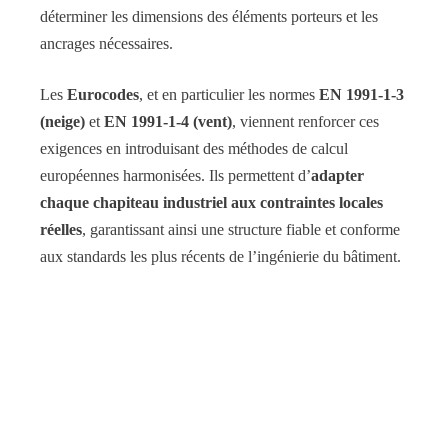
déterminer les dimensions des éléments porteurs et les
ancrages nécessaires.
Les
Eurocodes
, et en particulier les normes
EN 1991-1-3
(neige)
et
EN 1991-1-4 (vent)
, viennent renforcer ces
exigences en introduisant des méthodes de calcul
européennes harmonisées. Ils permettent d’
adapter
chaque chapiteau industriel aux contraintes locales
réelles
, garantissant ainsi une structure fiable et conforme
aux standards les plus récents de l’ingénierie du bâtiment.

**Work to complete:** In your copy of the listing above, every line must match exactly and no picture may appear.

**Result of this exercise:**
déterminer les dimensions des éléments porteurs et les
ancrages nécessaires.
Les
Eurocodes
, et en particulier les normes
EN 1991-1-3
(neige)
et
EN 1991-1-4 (vent)
, viennent renforcer ces
exigences en introduisant des méthodes de calcul
européennes harmonisées. Ils permettent d’
adapter
chaque chapiteau industriel aux contraintes locales
réelles
, garantissant ainsi une structure fiable et conforme
aux standards les plus récents de l’ingénierie du bâtiment.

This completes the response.